Document extract Block Start
By James T. Dennis, linux-questions-only@ssc.com
Starshine Technical Services, http://www.starshine.org/


(?)Updates: Risks and Rewards

From Frits Hoogland on 08 Oct 1998

Hi almighty answerguy!

I'm a bit confused by all the updates of various system components (like the libc, gcc, etc, etc). Is it advisable to loop at ftp.redhat.com for updates of my 5.0 system? Is it advisable to download a new kernel? Can I install let say kernel 2.0.35 (which, as I noticed, nearly everyone uses) or are there things I have to consider, things I have to check, etc.?

(!)That's an excellent question. Using Red Hat's package management system (RPM) does make it faster and easier for most "mere mortals" (myself included) to upgrade most packages and install most new ones.
Debian package management is allegedly at least as good --- but it doesn't seem to be documented nearly as well so it's harder to learn than RPM. (Hey, Debian dudes if you write a DPKG/APT Guide for RPM users --- you might win more converts!).
Even Slackware's pkgadd (or is that pkg_add, it's been so long) is somewhat easier than the old "manly" way of upgrading your software (downloading the sources, and building them yourself).
Indeed, even that approach (building from sources) has improved quite a bit over the years, for most packages. The mark of a good modern package is that you can install it, from source with the following sequence of commands:
tar tzf /usr/local/from/foo.tar.gz
# look at contents, insure that it creates
# it's own directory tree and puts everything
# in there:
tar xzf ....
cd /usr/local/src
# extract the sources into our local source
# tree.  (Might need to do a mkdir and cd into
# that if your package extracts to the "current"
# directory).
cd $package_source_top_level_dir
view README
# or 'more' or 'less' -- maybe different README's
# This should have some basica instructions
# which ideally will amount to:
./configure
# possibly with options like --prefix=/usr/local
make install
... Note that the really important parts of this are './configure' and 'make install' After that a good source package should be ready to configure and run.
Document extract Block End
Data for review Block Start
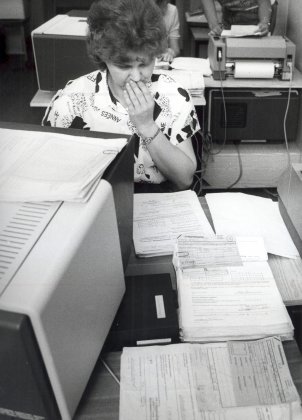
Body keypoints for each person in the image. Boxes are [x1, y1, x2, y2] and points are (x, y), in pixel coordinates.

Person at [42, 0, 199, 192]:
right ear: (103, 58)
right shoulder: (70, 102)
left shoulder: (174, 95)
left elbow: (185, 179)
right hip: (95, 200)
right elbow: (53, 177)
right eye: (124, 66)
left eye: (144, 64)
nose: (136, 76)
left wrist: (147, 126)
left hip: (159, 199)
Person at [200, 0, 276, 37]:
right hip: (230, 10)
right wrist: (214, 26)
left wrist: (264, 22)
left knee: (257, 50)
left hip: (258, 9)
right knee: (228, 49)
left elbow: (263, 2)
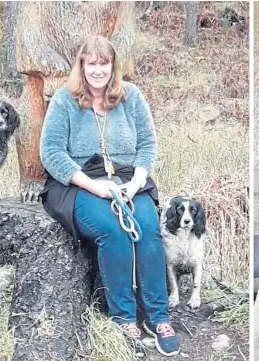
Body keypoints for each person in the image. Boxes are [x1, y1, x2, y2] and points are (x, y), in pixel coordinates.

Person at [38, 35, 180, 357]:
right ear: (82, 66)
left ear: (113, 66)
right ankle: (124, 317)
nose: (99, 70)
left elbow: (147, 144)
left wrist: (135, 182)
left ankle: (158, 317)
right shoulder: (64, 101)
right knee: (114, 231)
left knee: (147, 230)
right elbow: (51, 151)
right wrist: (94, 185)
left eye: (105, 63)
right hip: (79, 183)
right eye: (92, 63)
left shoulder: (132, 98)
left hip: (129, 179)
Data for review Block End
**Problems and tasks**
#1 In the column on software updates, why is Debian package management harder to learn than RPM? Answer in one to three sentences.
#2 List every command line in the source-installation sequence shown in the column on software updates. Leave out the comment lines that begin with "#".
#3 Translate this sentence from the column on software updates into Spanish: "Indeed, even that approach (building from sources) has improved quite a bit over the years, for most packages."

**Answers to the problems**
#1 The column says Debian package management doesn't seem to be documented nearly as well as RPM. That makes it harder to learn, even though it is allegedly at least as good.

#2
tar tzf /usr/local/from/foo.tar.gz
tar xzf ....
cd /usr/local/src
cd $package_source_top_level_dir
view README
./configure
make install

#3 De hecho, incluso ese método (compilar a partir del código fuente) ha mejorado bastante con los años, en la mayoría de los paquetes.